- **Task statement**
Where the word "Left" occurs in a line of the listing, please copy the line.

- **Records for this task**

━━━━━━━━━━━━━━━━━━━━━━━━━━━━━━

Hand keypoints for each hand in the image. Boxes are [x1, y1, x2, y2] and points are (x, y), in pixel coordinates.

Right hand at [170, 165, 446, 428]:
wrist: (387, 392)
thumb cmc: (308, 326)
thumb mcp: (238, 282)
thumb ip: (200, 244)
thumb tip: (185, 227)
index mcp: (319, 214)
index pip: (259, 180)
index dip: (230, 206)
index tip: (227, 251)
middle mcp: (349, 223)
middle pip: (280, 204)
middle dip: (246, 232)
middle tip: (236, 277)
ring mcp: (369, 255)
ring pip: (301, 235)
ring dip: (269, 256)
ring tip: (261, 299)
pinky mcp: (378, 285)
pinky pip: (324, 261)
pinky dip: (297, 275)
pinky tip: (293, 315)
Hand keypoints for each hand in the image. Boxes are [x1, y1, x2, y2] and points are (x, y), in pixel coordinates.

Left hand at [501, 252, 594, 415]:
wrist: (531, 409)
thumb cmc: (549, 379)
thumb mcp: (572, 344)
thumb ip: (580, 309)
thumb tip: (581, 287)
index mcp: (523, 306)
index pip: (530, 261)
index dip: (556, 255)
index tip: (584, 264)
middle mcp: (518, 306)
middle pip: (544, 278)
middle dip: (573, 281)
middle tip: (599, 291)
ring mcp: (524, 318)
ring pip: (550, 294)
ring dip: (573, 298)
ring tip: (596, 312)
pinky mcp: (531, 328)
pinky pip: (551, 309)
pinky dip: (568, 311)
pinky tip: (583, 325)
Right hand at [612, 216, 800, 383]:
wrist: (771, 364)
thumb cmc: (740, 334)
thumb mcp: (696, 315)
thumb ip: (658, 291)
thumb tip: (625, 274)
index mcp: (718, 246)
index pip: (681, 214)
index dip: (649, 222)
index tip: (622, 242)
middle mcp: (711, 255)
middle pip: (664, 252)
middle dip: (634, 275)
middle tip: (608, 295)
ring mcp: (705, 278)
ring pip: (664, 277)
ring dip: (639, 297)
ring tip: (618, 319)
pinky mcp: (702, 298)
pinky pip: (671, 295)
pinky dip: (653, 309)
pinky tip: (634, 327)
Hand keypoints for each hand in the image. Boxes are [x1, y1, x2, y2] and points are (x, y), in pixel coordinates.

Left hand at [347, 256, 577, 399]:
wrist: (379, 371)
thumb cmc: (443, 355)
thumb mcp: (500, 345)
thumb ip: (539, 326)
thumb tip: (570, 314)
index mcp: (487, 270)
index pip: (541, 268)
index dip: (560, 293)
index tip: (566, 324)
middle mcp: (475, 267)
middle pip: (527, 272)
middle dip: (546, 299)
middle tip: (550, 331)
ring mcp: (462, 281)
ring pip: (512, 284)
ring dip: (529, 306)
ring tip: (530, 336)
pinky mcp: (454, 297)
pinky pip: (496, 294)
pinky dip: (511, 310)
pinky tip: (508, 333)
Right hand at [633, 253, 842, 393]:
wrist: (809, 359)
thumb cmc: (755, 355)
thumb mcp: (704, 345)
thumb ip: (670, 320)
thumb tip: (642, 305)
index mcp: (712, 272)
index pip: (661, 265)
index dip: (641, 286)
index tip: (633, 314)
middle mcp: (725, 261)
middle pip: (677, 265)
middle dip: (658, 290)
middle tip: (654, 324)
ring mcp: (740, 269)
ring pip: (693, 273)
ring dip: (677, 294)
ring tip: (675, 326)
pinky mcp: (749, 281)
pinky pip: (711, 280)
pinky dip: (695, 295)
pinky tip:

━━━━━━━━━━━━━━━━━━━━━━━━━━━━━━

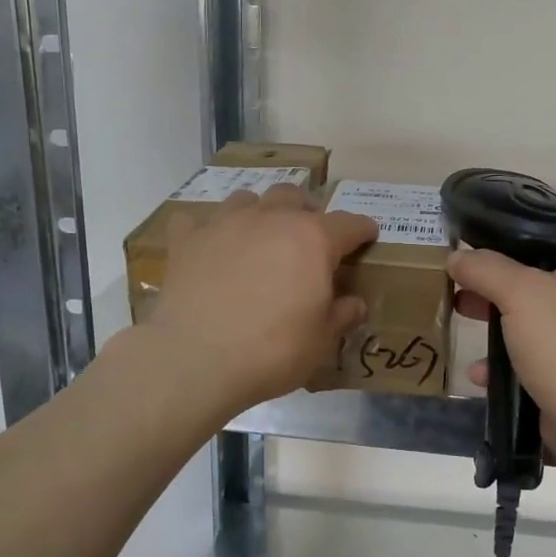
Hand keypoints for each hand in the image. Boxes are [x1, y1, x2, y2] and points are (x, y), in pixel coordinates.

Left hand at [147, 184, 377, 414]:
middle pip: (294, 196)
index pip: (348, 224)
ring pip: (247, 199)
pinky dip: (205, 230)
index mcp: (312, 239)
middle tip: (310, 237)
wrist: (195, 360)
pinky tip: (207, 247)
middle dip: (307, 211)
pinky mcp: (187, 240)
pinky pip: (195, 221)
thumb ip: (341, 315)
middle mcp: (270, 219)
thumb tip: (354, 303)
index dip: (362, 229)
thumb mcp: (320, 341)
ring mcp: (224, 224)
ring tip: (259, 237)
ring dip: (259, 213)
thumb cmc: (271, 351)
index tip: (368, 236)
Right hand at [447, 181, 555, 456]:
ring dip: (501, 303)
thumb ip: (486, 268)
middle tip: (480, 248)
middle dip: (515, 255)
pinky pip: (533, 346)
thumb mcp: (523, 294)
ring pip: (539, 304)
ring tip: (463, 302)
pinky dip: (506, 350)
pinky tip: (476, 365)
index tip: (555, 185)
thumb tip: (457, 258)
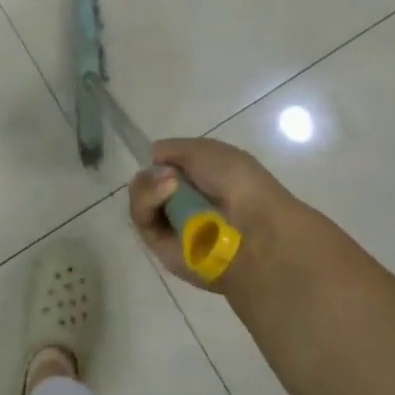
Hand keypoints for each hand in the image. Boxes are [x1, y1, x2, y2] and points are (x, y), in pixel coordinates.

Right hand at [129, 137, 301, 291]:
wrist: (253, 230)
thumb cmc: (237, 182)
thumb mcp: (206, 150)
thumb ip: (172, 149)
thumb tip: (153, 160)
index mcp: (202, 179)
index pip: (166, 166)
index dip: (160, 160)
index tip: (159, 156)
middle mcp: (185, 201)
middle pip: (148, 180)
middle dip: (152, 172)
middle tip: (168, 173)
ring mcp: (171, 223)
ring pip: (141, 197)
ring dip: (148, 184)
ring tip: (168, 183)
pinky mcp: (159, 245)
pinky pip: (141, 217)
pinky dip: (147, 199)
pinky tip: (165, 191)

━━━━━━━━━━━━━━━━━━━━━━━━━━━━━━

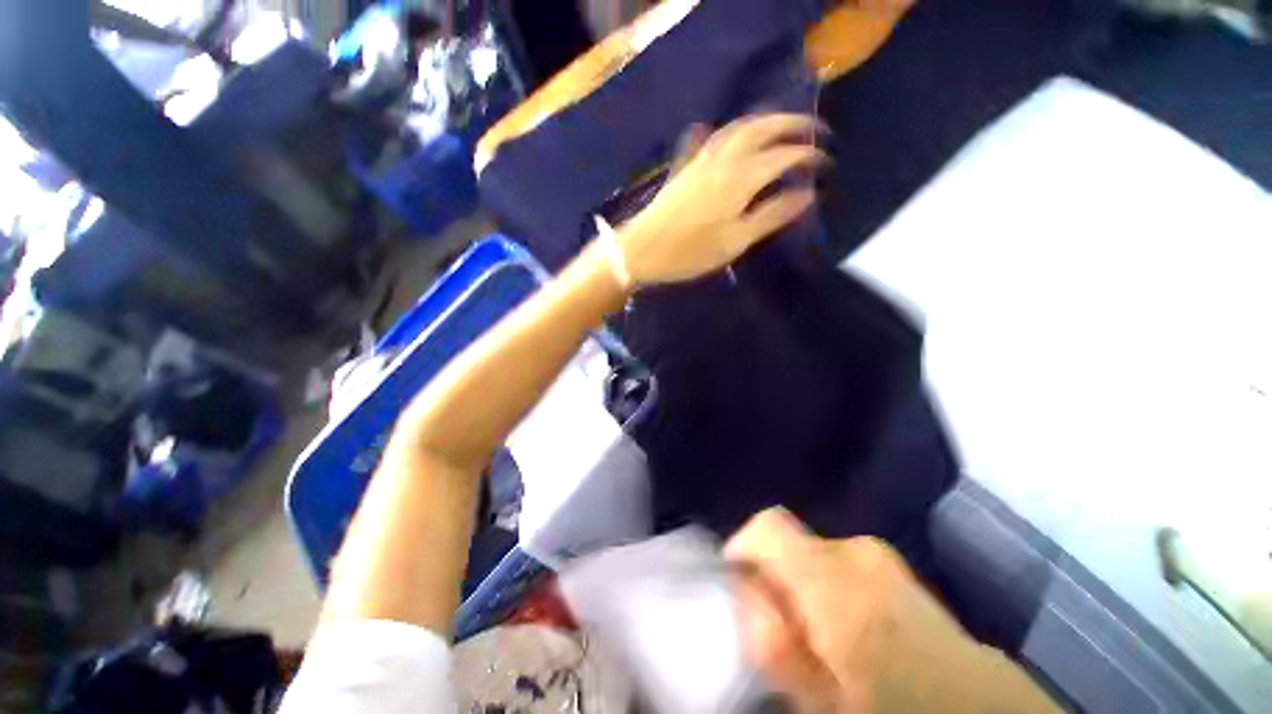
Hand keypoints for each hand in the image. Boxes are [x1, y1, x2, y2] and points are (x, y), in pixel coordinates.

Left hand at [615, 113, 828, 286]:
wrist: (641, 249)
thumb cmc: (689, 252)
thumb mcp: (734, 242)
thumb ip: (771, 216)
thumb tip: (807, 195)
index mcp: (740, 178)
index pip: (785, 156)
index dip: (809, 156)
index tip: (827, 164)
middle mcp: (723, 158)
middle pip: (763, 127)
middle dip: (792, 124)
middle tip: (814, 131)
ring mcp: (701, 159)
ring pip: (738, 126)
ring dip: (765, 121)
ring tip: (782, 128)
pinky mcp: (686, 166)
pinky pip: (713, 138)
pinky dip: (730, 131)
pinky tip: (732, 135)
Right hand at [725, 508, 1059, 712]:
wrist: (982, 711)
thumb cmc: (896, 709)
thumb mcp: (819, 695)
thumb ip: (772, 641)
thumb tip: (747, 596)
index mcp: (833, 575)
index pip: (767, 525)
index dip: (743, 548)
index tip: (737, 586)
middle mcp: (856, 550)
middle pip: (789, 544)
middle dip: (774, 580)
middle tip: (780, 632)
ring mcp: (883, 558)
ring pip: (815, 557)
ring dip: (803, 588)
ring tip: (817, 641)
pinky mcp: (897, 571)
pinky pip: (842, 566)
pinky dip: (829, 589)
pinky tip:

━━━━━━━━━━━━━━━━━━━━━━━━━━━━━━

- **Task output**
Left hand at [501, 252, 594, 415]:
Left hand at [347, 256, 577, 399]:
Left hand at [147, 184, 377, 414]:
Left hand at [615, 113, 828, 286]:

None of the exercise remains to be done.